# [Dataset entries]
******

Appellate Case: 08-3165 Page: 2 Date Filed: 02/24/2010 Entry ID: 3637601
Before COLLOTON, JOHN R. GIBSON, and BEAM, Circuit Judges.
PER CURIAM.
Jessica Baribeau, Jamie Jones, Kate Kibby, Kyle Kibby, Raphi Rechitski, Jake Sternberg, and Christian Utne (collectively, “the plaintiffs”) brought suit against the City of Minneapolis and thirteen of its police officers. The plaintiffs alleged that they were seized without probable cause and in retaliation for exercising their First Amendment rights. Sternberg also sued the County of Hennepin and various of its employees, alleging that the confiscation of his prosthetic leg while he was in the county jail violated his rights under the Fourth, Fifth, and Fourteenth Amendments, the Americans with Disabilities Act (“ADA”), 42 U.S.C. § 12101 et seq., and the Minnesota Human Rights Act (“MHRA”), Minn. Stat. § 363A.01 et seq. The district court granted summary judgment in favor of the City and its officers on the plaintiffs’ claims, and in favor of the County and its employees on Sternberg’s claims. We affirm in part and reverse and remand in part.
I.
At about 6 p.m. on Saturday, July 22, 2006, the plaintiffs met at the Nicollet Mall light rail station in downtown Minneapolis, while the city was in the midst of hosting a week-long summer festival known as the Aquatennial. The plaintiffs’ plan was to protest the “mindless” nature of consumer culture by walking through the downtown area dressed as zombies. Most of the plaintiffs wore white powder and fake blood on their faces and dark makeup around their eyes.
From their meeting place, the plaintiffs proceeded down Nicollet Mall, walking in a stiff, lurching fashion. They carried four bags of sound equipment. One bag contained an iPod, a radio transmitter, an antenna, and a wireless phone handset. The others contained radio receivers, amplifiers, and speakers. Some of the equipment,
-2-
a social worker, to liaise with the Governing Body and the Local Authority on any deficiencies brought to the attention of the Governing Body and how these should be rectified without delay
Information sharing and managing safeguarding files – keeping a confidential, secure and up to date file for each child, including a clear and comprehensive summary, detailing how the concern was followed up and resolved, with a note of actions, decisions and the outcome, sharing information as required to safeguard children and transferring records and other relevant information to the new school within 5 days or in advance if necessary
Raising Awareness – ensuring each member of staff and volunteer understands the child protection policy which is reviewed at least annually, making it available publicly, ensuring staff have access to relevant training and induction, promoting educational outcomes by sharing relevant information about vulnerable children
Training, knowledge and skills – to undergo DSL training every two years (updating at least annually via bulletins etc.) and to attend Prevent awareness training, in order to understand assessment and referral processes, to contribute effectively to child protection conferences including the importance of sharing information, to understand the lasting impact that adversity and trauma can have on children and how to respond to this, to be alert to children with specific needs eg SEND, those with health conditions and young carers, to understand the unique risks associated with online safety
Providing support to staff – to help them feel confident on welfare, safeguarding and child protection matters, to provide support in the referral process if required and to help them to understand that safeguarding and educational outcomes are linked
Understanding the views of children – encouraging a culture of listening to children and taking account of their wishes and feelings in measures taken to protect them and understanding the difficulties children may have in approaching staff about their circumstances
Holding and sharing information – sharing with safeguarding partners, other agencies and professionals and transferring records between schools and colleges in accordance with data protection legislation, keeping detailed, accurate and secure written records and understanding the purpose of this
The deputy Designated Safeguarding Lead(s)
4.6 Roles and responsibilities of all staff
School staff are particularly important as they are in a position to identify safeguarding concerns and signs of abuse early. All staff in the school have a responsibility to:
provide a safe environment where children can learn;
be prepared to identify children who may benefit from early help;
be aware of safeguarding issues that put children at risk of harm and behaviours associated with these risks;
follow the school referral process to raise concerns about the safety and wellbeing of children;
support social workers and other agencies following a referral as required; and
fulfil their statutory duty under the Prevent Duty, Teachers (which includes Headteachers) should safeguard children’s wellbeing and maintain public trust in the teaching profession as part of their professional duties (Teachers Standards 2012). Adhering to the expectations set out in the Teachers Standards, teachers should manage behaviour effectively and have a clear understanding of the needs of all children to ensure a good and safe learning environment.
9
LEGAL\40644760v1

******

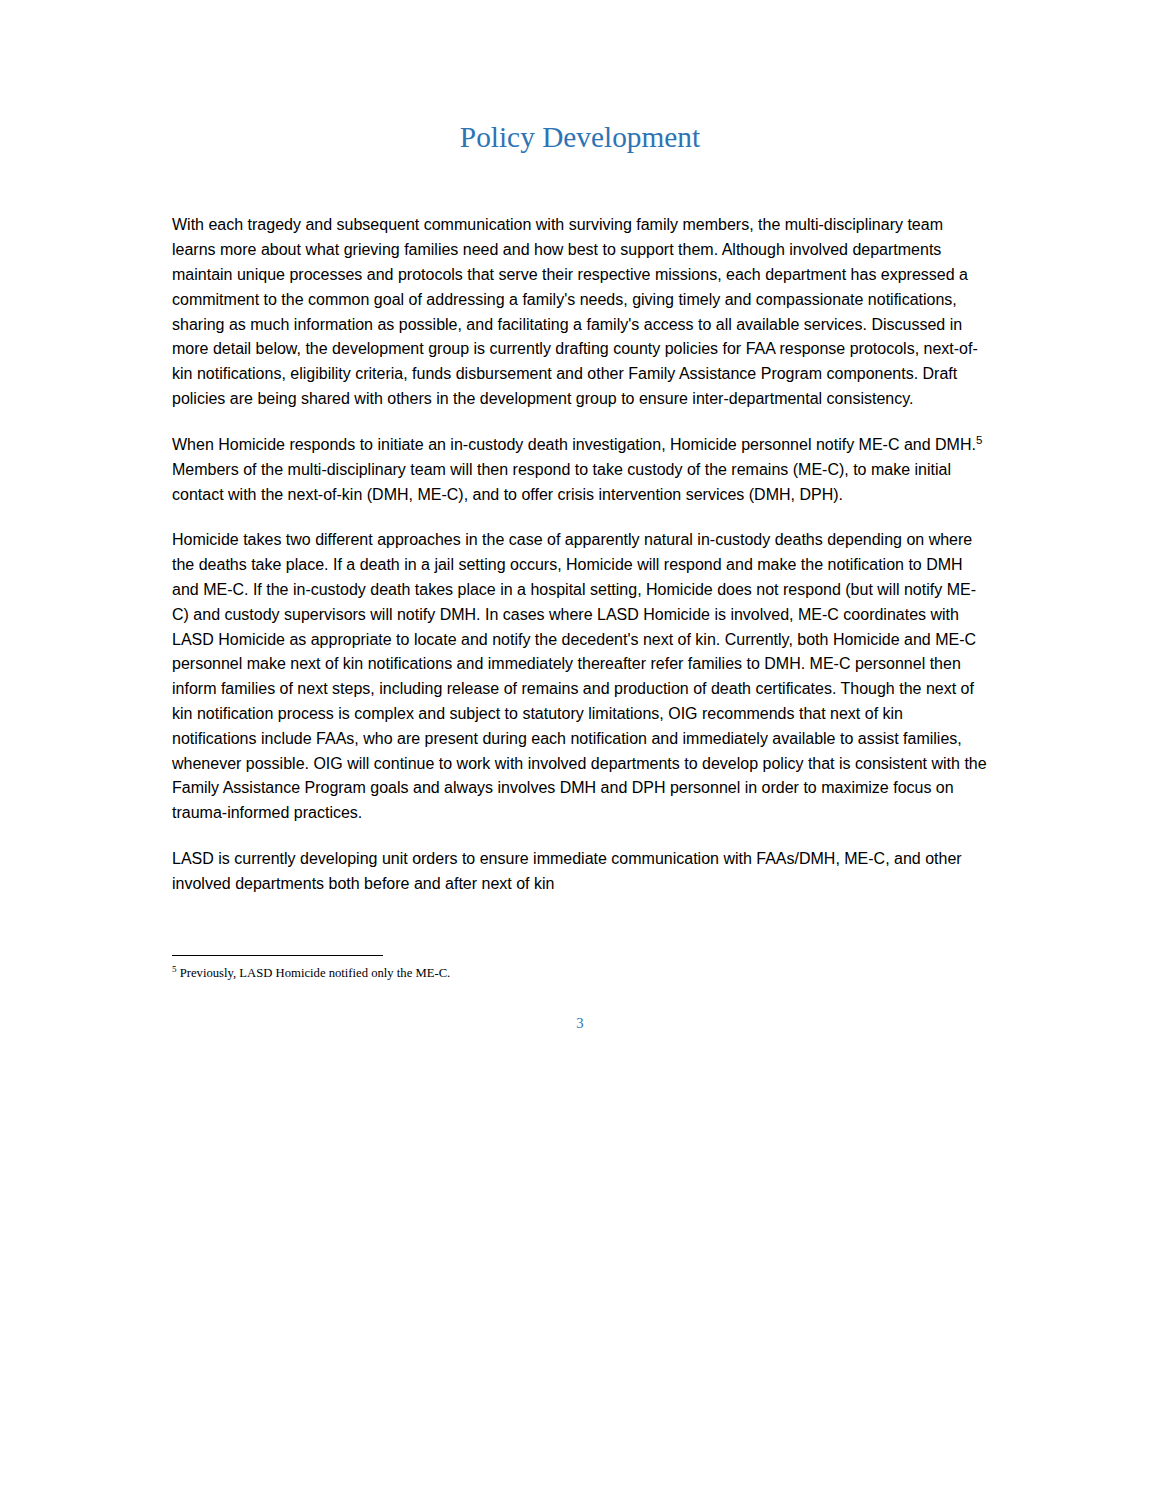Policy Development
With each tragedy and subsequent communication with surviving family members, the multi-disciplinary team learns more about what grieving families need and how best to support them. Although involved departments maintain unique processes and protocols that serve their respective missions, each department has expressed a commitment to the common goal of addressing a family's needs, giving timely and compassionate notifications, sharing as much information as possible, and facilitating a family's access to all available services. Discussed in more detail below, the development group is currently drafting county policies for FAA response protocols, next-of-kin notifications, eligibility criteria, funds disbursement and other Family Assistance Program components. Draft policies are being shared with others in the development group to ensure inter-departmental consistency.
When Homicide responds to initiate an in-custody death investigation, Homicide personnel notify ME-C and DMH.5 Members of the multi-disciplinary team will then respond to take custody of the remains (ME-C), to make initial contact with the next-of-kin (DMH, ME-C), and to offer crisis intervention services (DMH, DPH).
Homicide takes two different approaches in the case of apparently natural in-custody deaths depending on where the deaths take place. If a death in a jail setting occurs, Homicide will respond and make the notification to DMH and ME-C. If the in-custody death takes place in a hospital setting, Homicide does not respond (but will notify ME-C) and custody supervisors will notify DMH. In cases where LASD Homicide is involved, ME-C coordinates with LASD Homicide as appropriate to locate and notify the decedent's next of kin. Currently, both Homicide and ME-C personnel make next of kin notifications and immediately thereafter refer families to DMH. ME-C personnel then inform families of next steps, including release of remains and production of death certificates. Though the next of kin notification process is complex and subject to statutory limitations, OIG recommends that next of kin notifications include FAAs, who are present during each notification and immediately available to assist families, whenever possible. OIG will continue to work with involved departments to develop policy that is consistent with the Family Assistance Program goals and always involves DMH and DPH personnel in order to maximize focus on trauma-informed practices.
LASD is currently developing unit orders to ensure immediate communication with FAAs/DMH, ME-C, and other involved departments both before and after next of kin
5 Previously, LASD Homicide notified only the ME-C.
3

******

# [Problem details]
Among the records above, extract exactly the lines from the line with "Appellate Case: 08-3165" to the line with "PER CURIAM.", both lines included, and leave out the rest.

# [Exercise answer]
Appellate Case: 08-3165 Page: 2 Date Filed: 02/24/2010 Entry ID: 3637601
Before COLLOTON, JOHN R. GIBSON, and BEAM, Circuit Judges.
PER CURIAM.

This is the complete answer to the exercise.